We were totally enraptured. We bought his picture and squealed when the downloading image first came into focus.

But as I have mentioned before on this blog, it all came crashing to an end when I confirmed with the sperm bank staff that my donor had retired. This explains why on two occasions I had to order my second choice sperm, donor number 37zz, one of the few open African-American donors. He is African-American, Native-American, German-Jewish and a smoker. I’ve used him twice and there is no bun baking in my oven.

In light of the fact that I will now be on injectable fertility hormones for 8-10 days, I’ve been scavenging the sperm bank message boards to see who recently got pregnant and by whom. This is how I came to choose donor 37ee. He seems quite effective. He is also an open donor, which means a lot to Nadia and me. It’s not exaclty love, but if it works this time around it could be.

Thousands of dollars later, I need a dude whose boys can swim fast and hard up my uterus even after I’ve jumped out of the stirrups to hustle my way to work.

Purple Haze

June 30, 2007 By: EggDropBloggerInChief Category: TTC

Okay, so I did an early pregnancy test today and it was BFN (big fat negative) so I think I may need to do the injectables. I am not looking forward to excessive bloating and nausea, but hey, it’s for a noble cause right?

Nadia and I just spent our entire morning and afternoon trying to select another donor since three out of the four original donors we selected have retired!

We settled on a German, French dude, which may seem a bit odd since I am African American and she is Latina, but judging from the message board, this is someone who seems to be very fertile. At this stage in the game–round 4–I really need someone who is an open donor who can get me pregnant sooner rather than later.
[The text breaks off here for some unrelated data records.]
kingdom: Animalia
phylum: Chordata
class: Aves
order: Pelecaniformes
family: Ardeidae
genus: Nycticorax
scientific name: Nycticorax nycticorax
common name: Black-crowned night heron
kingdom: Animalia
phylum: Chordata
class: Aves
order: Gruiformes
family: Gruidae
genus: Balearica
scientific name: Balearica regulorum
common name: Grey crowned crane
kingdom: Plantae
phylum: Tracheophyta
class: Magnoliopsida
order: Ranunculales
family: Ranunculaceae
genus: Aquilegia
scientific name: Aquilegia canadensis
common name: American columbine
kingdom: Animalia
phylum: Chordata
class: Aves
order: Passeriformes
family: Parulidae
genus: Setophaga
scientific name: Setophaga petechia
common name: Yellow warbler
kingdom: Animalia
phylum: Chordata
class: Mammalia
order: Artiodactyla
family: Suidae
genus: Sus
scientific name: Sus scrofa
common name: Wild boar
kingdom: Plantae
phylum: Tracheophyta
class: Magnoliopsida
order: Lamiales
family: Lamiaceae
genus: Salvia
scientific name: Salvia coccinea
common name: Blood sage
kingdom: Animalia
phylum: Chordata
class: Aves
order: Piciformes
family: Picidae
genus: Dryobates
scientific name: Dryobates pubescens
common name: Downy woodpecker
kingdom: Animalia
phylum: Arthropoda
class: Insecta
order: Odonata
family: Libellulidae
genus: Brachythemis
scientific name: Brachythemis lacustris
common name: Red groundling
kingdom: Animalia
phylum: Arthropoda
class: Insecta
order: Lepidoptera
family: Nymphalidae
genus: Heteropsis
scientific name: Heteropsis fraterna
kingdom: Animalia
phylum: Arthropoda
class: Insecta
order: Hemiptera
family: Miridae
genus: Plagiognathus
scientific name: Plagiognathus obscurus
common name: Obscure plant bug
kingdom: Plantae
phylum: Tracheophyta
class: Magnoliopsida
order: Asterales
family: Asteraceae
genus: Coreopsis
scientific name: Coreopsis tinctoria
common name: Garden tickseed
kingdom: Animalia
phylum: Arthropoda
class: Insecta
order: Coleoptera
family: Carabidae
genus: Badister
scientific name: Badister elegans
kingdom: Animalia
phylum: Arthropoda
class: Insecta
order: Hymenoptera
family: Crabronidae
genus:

So here we go again, but this time around I will have the pleasure of being pumped up on fertility drugs.

Baby Daddy Drama

June 19, 2007 By: EggDropBloggerInChief Category: TTC

So, I just tried to order sperm for my next insemination and it turns out that two of my three possible baby daddies have retired.

What?!?

I can now choose to start all over again and try to identify two more donors, so I have more in rotation, or I may have to just hope and pray that donor 37## is always available when I need him.

This is both depressing and anxiety producing. Selecting a donor is a very time-consuming process. And at the end of the day, you never know if you’ve made the right choice.

I want to puke.

My Baby Daddy?!?

March 12, 2007 By: EggDropBloggerInChief Category: TTC

Who will be my baby Daddy? Have you ever poured over a sperm donor catalogue? This weekend my partner, Nadia, had our first taste.

” Donor #345 has a cleft chin.”

“Donor #567 is 5′9 with dark curly hair”. ”

“Donor #789 has an MBA and says he loves his mother.”

The new era in genetics is very overwheming. And I am not quite sure how I feel about it.

But I do know that I want to have a baby.